= James G. Harvey =

Canadian politician (1869-1950)

James Graham Harvey (June 3, 1869—November 12, 1950) was a politician in Manitoba, Canada. He served in the Legislative Assembly of Manitoba from 1910 to 1914, as a member of the Conservative Party.

Harvey was born at Fallbrook in Lanark County, Ontario, the son of James Graham Harvey, later alderman and controller for the city of Winnipeg, and Catherine Ferguson. He came to Winnipeg with his family in 1875 and was educated at public schools there and at Manitoba College, receiving a law degree. He was called to the Manitoba bar and began practising law in Winnipeg in 1890. Harvey moved to Dauphin in 1896. He served three years as mayor of Dauphin and also was president of the Dauphin Board of Trade. In religion, Harvey was a Presbyterian. He married Ida S. Mills in 1897.

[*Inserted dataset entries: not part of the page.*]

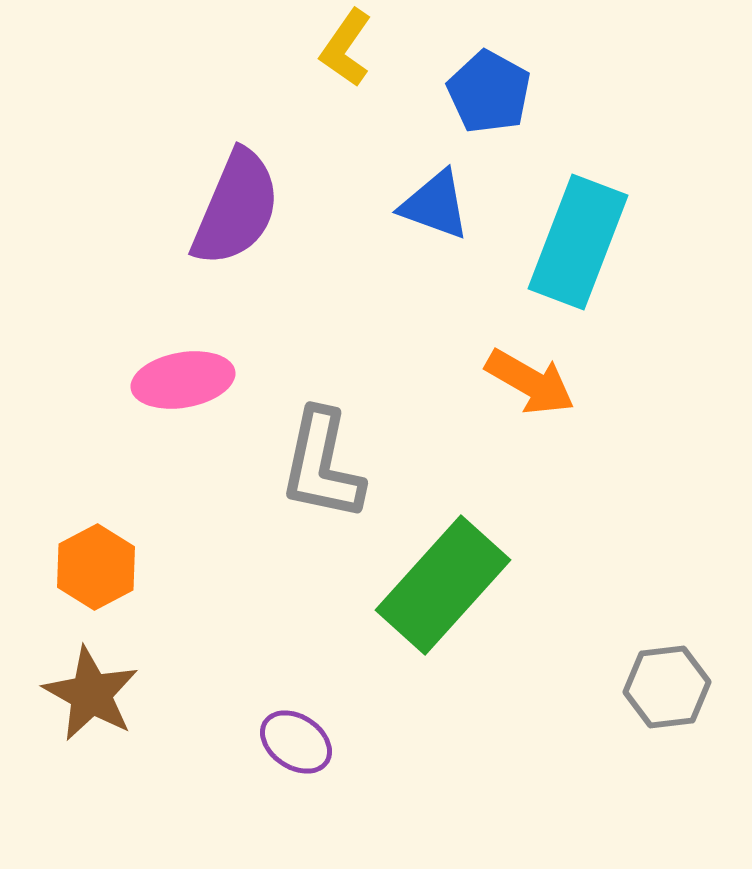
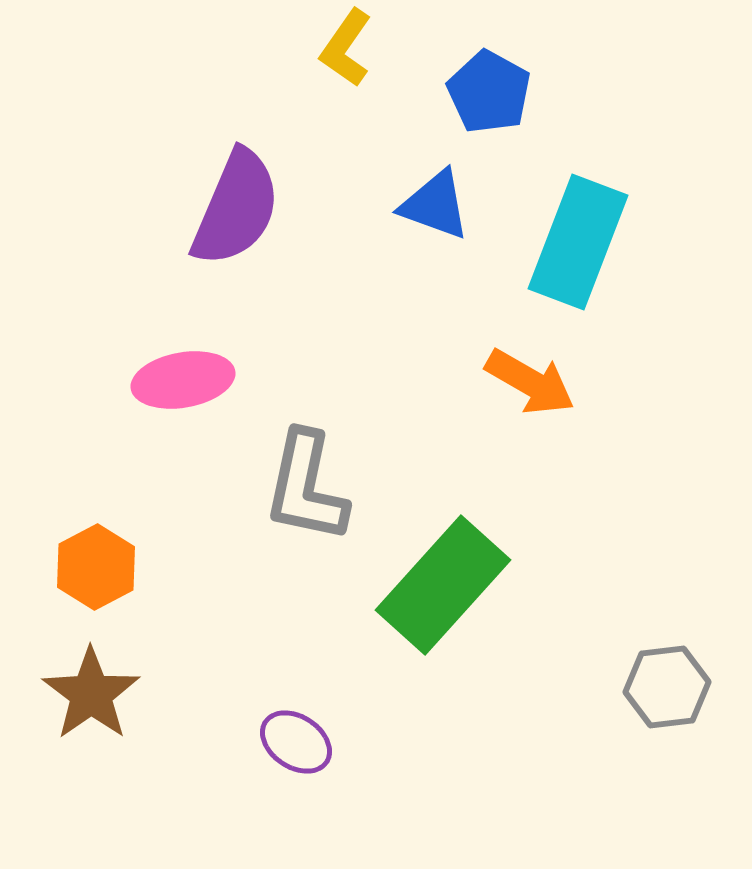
gray L-shape: moved 16 px left, 22 px down
brown star: rotated 8 degrees clockwise
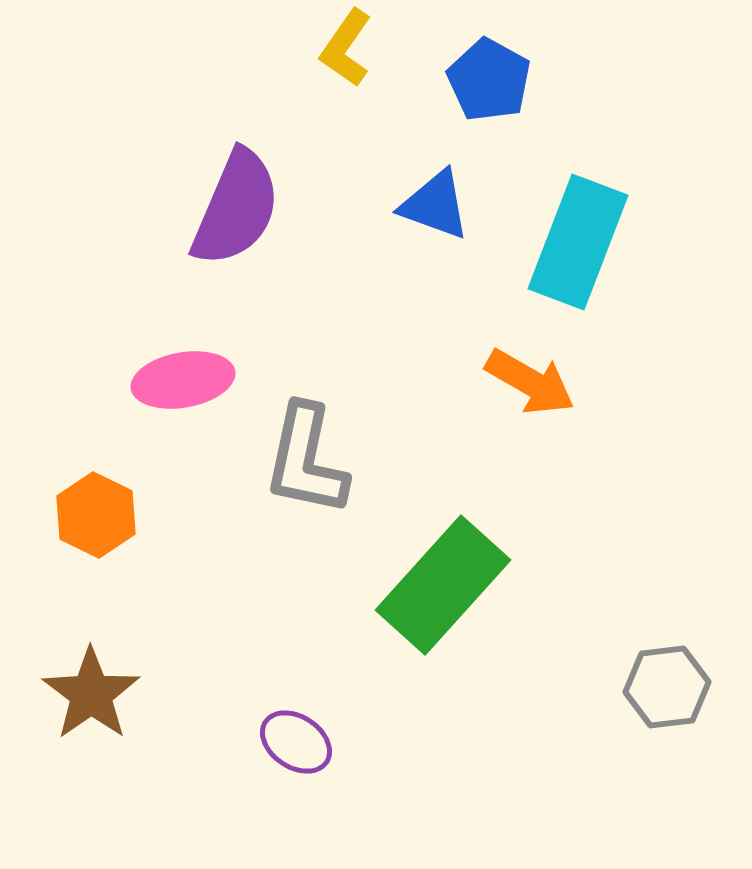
blue pentagon: moved 12 px up
gray L-shape: moved 27 px up
orange hexagon: moved 52 px up; rotated 6 degrees counterclockwise
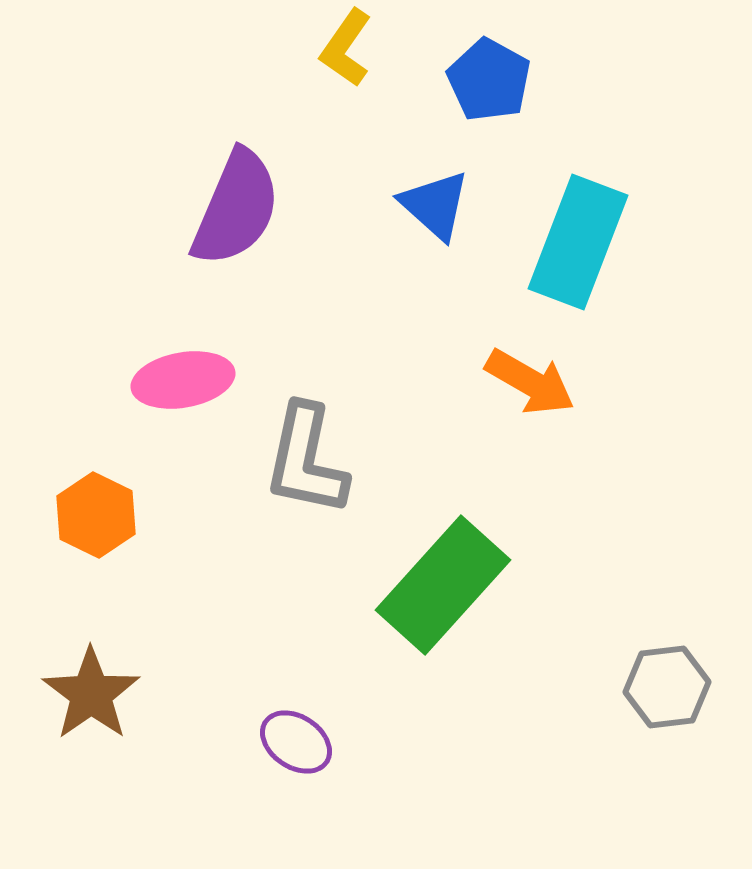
blue triangle: rotated 22 degrees clockwise
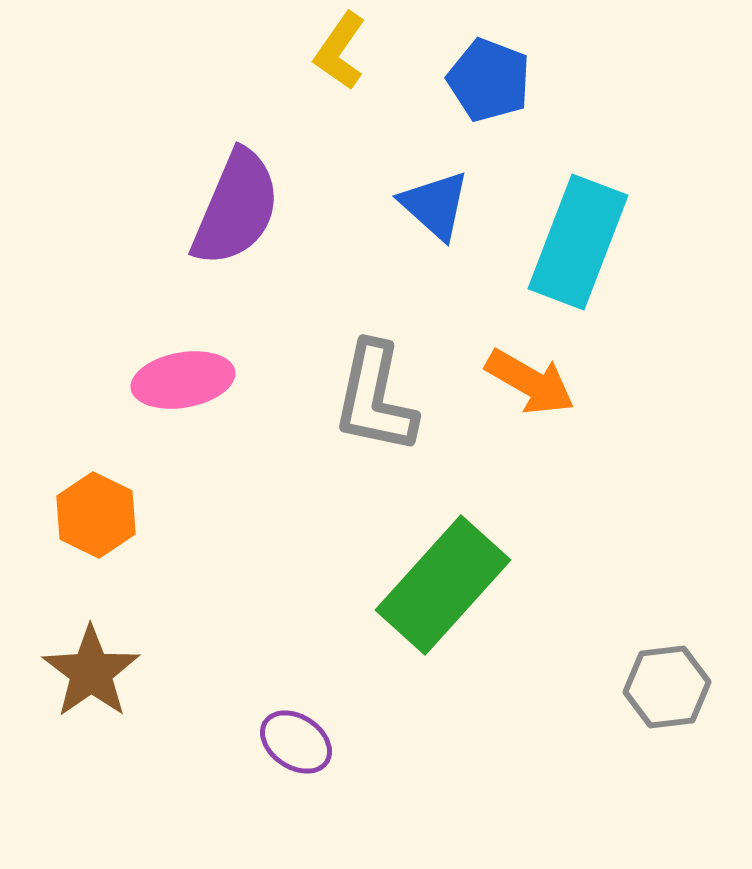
yellow L-shape: moved 6 px left, 3 px down
blue pentagon: rotated 8 degrees counterclockwise
gray L-shape: moved 69 px right, 62 px up
brown star: moved 22 px up
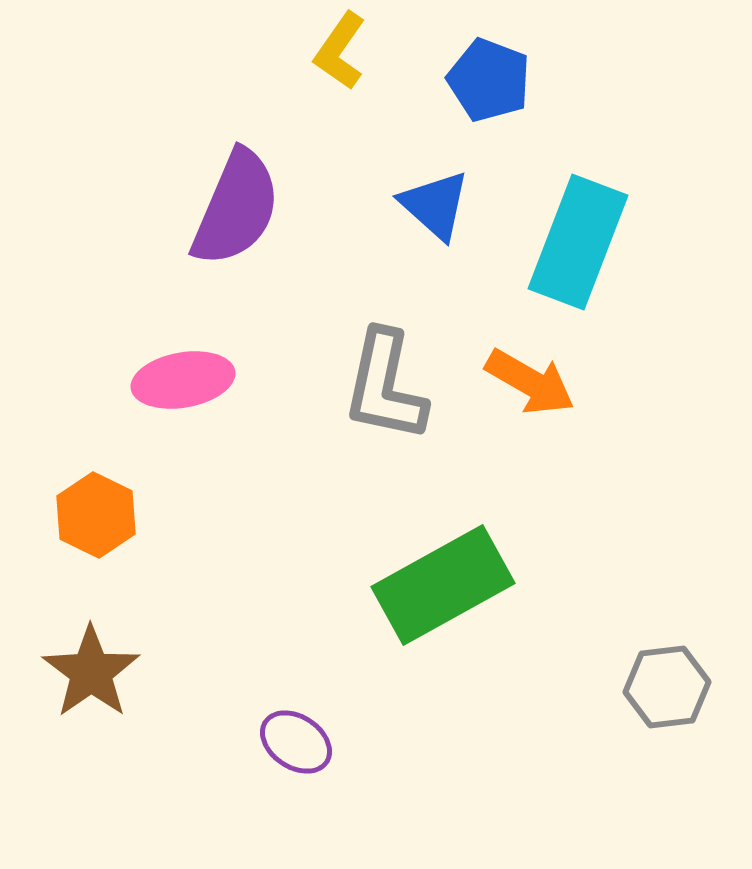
gray L-shape: moved 10 px right, 12 px up
green rectangle: rotated 19 degrees clockwise
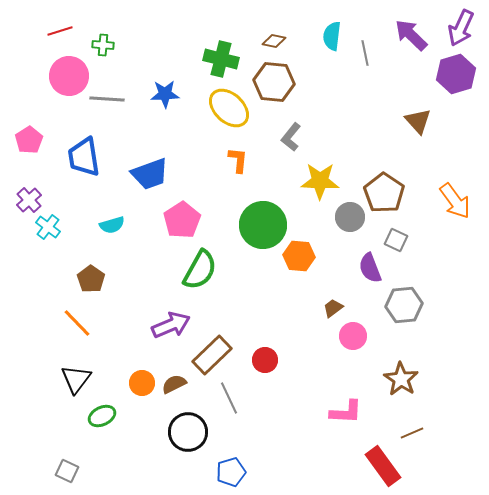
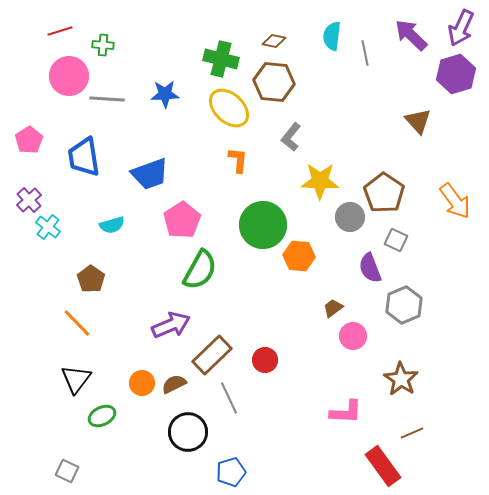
gray hexagon at (404, 305): rotated 18 degrees counterclockwise
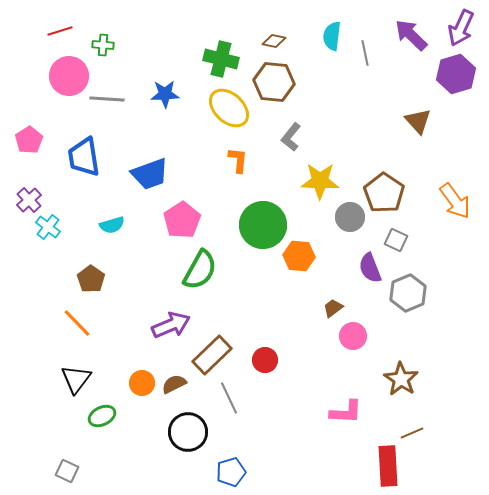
gray hexagon at (404, 305): moved 4 px right, 12 px up
red rectangle at (383, 466): moved 5 px right; rotated 33 degrees clockwise
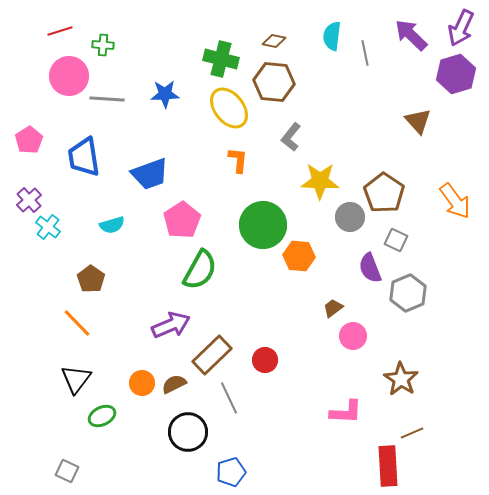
yellow ellipse at (229, 108): rotated 9 degrees clockwise
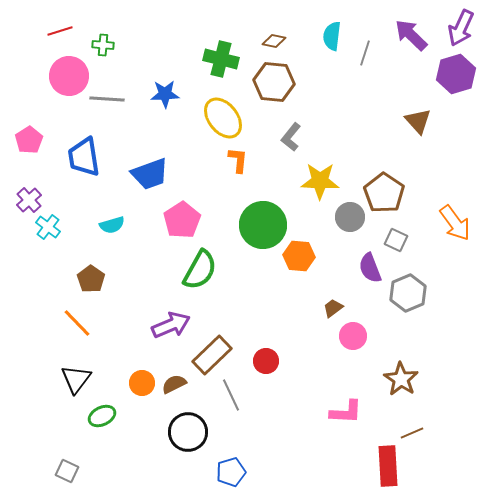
gray line at (365, 53): rotated 30 degrees clockwise
yellow ellipse at (229, 108): moved 6 px left, 10 px down
orange arrow at (455, 201): moved 22 px down
red circle at (265, 360): moved 1 px right, 1 px down
gray line at (229, 398): moved 2 px right, 3 px up
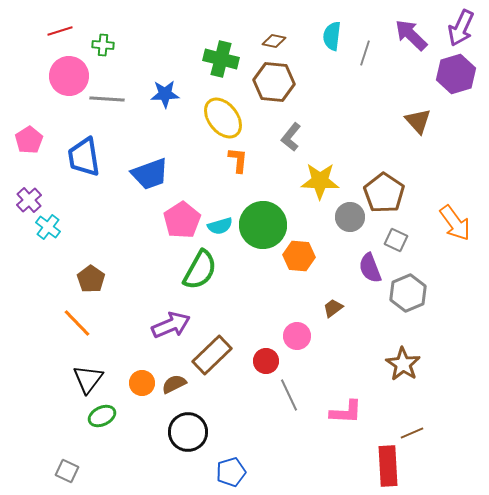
cyan semicircle at (112, 225): moved 108 px right, 1 px down
pink circle at (353, 336): moved 56 px left
black triangle at (76, 379): moved 12 px right
brown star at (401, 379): moved 2 px right, 15 px up
gray line at (231, 395): moved 58 px right
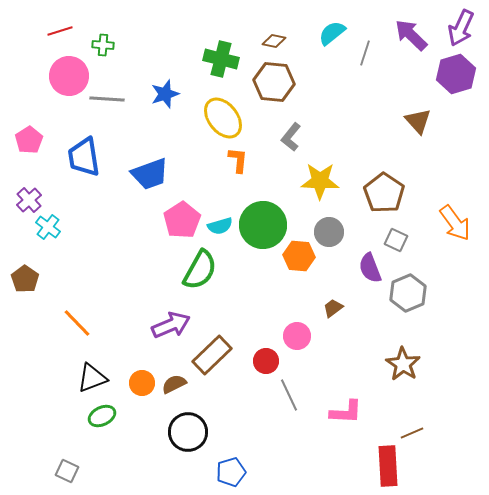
cyan semicircle at (332, 36): moved 3 px up; rotated 44 degrees clockwise
blue star at (165, 94): rotated 16 degrees counterclockwise
gray circle at (350, 217): moved 21 px left, 15 px down
brown pentagon at (91, 279): moved 66 px left
black triangle at (88, 379): moved 4 px right, 1 px up; rotated 32 degrees clockwise
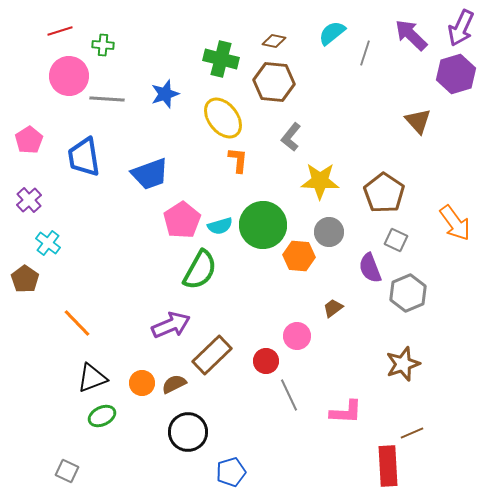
cyan cross at (48, 227): moved 16 px down
brown star at (403, 364): rotated 20 degrees clockwise
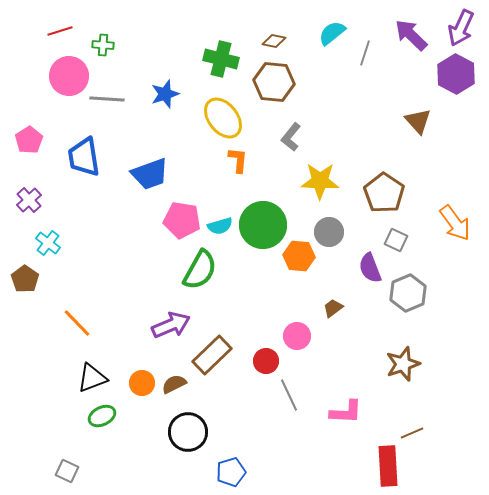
purple hexagon at (456, 74): rotated 15 degrees counterclockwise
pink pentagon at (182, 220): rotated 30 degrees counterclockwise
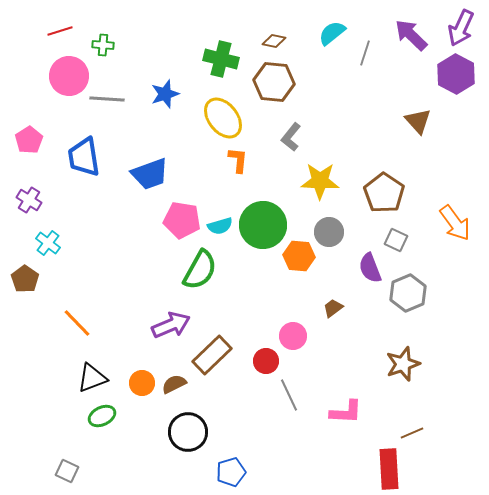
purple cross at (29, 200): rotated 15 degrees counterclockwise
pink circle at (297, 336): moved 4 px left
red rectangle at (388, 466): moved 1 px right, 3 px down
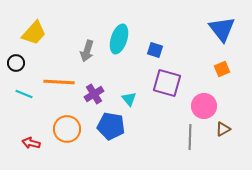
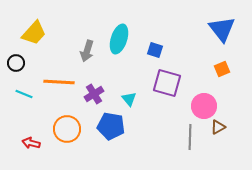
brown triangle: moved 5 px left, 2 px up
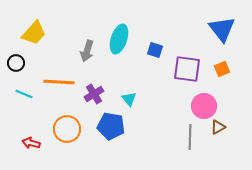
purple square: moved 20 px right, 14 px up; rotated 8 degrees counterclockwise
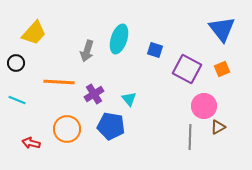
purple square: rotated 20 degrees clockwise
cyan line: moved 7 px left, 6 px down
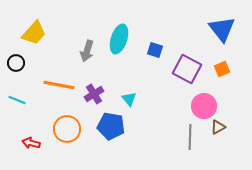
orange line: moved 3 px down; rotated 8 degrees clockwise
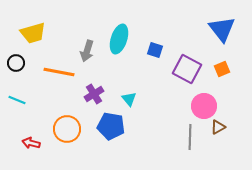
yellow trapezoid: moved 1 px left; rotated 32 degrees clockwise
orange line: moved 13 px up
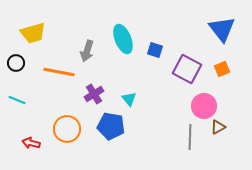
cyan ellipse: moved 4 px right; rotated 40 degrees counterclockwise
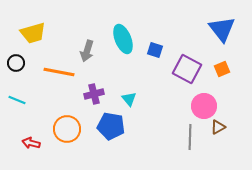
purple cross: rotated 18 degrees clockwise
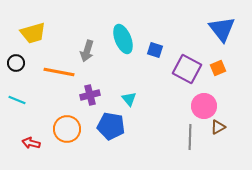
orange square: moved 4 px left, 1 px up
purple cross: moved 4 px left, 1 px down
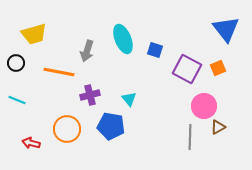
blue triangle: moved 4 px right
yellow trapezoid: moved 1 px right, 1 px down
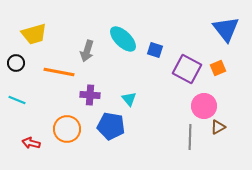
cyan ellipse: rotated 24 degrees counterclockwise
purple cross: rotated 18 degrees clockwise
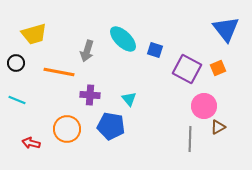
gray line: moved 2 px down
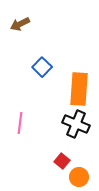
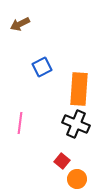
blue square: rotated 18 degrees clockwise
orange circle: moved 2 px left, 2 px down
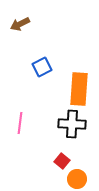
black cross: moved 4 px left; rotated 20 degrees counterclockwise
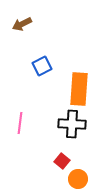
brown arrow: moved 2 px right
blue square: moved 1 px up
orange circle: moved 1 px right
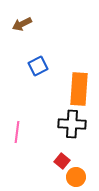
blue square: moved 4 px left
pink line: moved 3 px left, 9 px down
orange circle: moved 2 px left, 2 px up
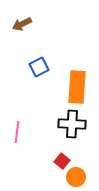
blue square: moved 1 px right, 1 px down
orange rectangle: moved 2 px left, 2 px up
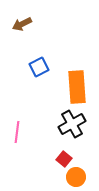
orange rectangle: rotated 8 degrees counterclockwise
black cross: rotated 32 degrees counterclockwise
red square: moved 2 px right, 2 px up
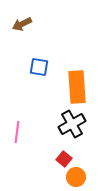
blue square: rotated 36 degrees clockwise
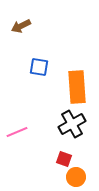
brown arrow: moved 1 px left, 2 px down
pink line: rotated 60 degrees clockwise
red square: rotated 21 degrees counterclockwise
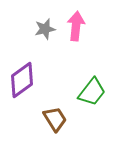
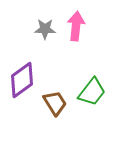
gray star: rotated 15 degrees clockwise
brown trapezoid: moved 16 px up
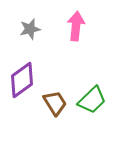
gray star: moved 15 px left; rotated 15 degrees counterclockwise
green trapezoid: moved 8 px down; rotated 8 degrees clockwise
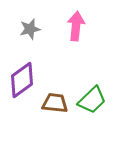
brown trapezoid: rotated 52 degrees counterclockwise
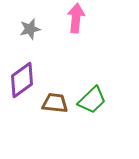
pink arrow: moved 8 px up
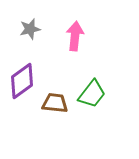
pink arrow: moved 1 px left, 18 px down
purple diamond: moved 1 px down
green trapezoid: moved 6 px up; rotated 8 degrees counterclockwise
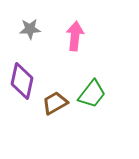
gray star: rotated 10 degrees clockwise
purple diamond: rotated 42 degrees counterclockwise
brown trapezoid: rotated 36 degrees counterclockwise
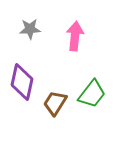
purple diamond: moved 1 px down
brown trapezoid: rotated 28 degrees counterclockwise
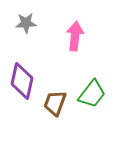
gray star: moved 4 px left, 6 px up
purple diamond: moved 1 px up
brown trapezoid: rotated 12 degrees counterclockwise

He first ran for the Manitoba legislature in the 1907 election in the constituency of Dauphin, and lost to Liberal candidate John Campbell by 121 votes. He ran again in 1910, and defeated Campbell by 53 votes. The Conservatives won the election, and Harvey served as a backbench supporter of Rodmond Roblin's administration for the next four years. He did not run for re-election in the 1914 campaign.

Harvey died in Winnipeg at the age of 81.